Ouvi sons de pezinhos e sorri antecipadamente. A porta foi


aberta de forma brusca e as meninas invadiram meu
escritório, rindo e subindo em cima de mim no sofá.
Esperei mais um pouco e meu menininho entrou,
engatinhando com o queixo todo molhado. Ele ria,
provavelmente achando incrível a bagunça das irmãs. Ficou
em pé apoiado no meu joelho e Aisha deu espaço para que
eu pudesse pegá-lo. Ter meus filhos em meu colo me fazia
sentir o homem mais incrível do mundo.

Às vezes, eles brigavam por espaço, o pequeno era ativo,


mas não tanto quanto suas irmãs. Talvez por ser um bebê.
Rawan e eu descobrimos que a combinação dos nossos
genes era letal. Três crianças ligadas em uma bateria de
caminhão e que deixavam qualquer pessoa maluca era
prova o suficiente de que só produziremos pestinhas em
massa.

Cada um tinha uma babá, mesmo assim, eles davam


trabalho para todos os adultos ao redor. O bebê do meu
irmão era um anjo e logo seria corrompido pelas minhas
crias agitadas.

As babás vieram buscá-los e eu voltei a trabalhar, me


concentrando em um novo projeto de lei que decretaria em
algumas semanas. Rawan que o idealizou em sua maior
parte e se ocupou com outro projeto, porque minha mulher
parecia

um polvo, fazendo milhares de coisas ao mesmo tempo e


incrivelmente dando conta de todas elas.

Um dia queria ser como ela.


— Oi, bonitão. — Ela entrou no meu escritório no final do
dia, segurando seu computador. — Sabe o que descobri
hoje? Que o meu pai, aquele senhor contido e frio que me
criou, deu às minhas filhas uma banda. Meu pai comprou
bateria, teclado e uma guitarra. Temos duas estrelas do
rock e um bebê com o fôlego no Nine Inch Nails. Quando eu
era criança, ensinar qualquer música que não fosse da
nossa cultura, seria um tremendo absurdo e ele está
ensinando outros ritmos aos nossos filhos!

— Seu pai se tornou avô. — Sorri para sua indignação. O


pai de Rawan era o avô mais bobo do mundo inteiro e
existia para estragar as crianças completamente.

— Falando nisso, Sarai me mandou foto das meninas na


escola. Tem certeza que está bem que elas estudem em
Londres? É tão longe de casa! — Se aproximou e sentou no
meu colo.

— Elas escolheram.
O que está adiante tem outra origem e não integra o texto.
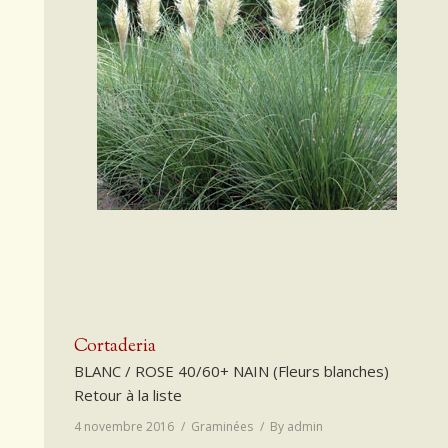
Cortaderia
BLANC / ROSE 40/60+ NAIN (Fleurs blanches)
Retour à la liste
4 novembre 2016
Graminées
By
admin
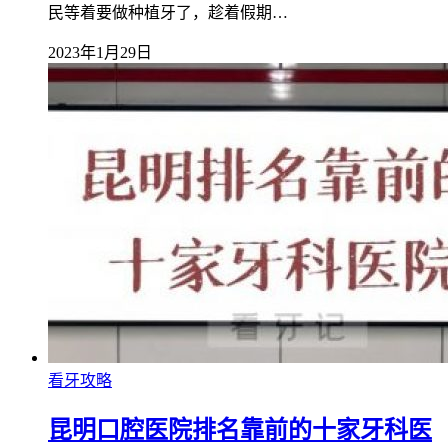
民等着要做种植牙了，趁着假期…
2023年1月29日
看牙攻略
昆明口腔医院排名靠前的十家牙科医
Sei que vai sentir falta das minhas


irmãs e principalmente da minha madrasta, mas podemos
ir vê-las sempre que estivermos na cidade e além do mais,
vão voltar para casa nas férias. Quero que minhas irmãs
tenham a educação que ainda não consegui vencer a
resistência aqui. — Dei-lhe um beijo. Com a aceitação das
universidades e cursos, as

mulheres construíram carreiras que estavam a todo vapor.


No entanto, ainda estava difícil vencer algumas mudanças
no ensino dos mais novos. Eu era totalmente a favor de
uma educação tradicional para nossas crianças, outras
matérias e conhecimentos além da nossa bolha.

— Vou sentir saudades. — Fez um pequeno beicinho.

Rawan se preocupava com o ensino dos nossos filhos e ao


mesmo tempo, não queria mandá-los para longe até a
universidade. Felizmente, ainda não precisávamos nos
preocupar com aquilo.

Ela me fez encerrar o expediente um pouco mais cedo e ao


chegarmos perto das crianças, ouvimos o som da música
descoordenada que meu sogro ensinava. Era de arrepiar.

— Tem adultos responsáveis com eles. Quer fugir? —


ofereci. Eu amava meus filhos, mas aquele barulho era
muito até pra mim.

— Sim, por favor. — Agarrou minha mão e fomos para um


lado vazio do palácio.

Levou muito tempo para aceitarmos entrar ali, mesmo


depois da reforma.

Era a ala do Jamyr. Mohammed e eu protelamos quase um


ano para recolher suas coisas, mexer em seus pertences
não só no palácio, mas em suas residências pelo mundo.
Jamyr tinha coleções de itens caros que ficamos sem saber
o que fazer por um tempo, até que Natalie achou melhor
vender, doar o dinheiro e tirar

quaisquer resquícios que ainda nos faria sofrer.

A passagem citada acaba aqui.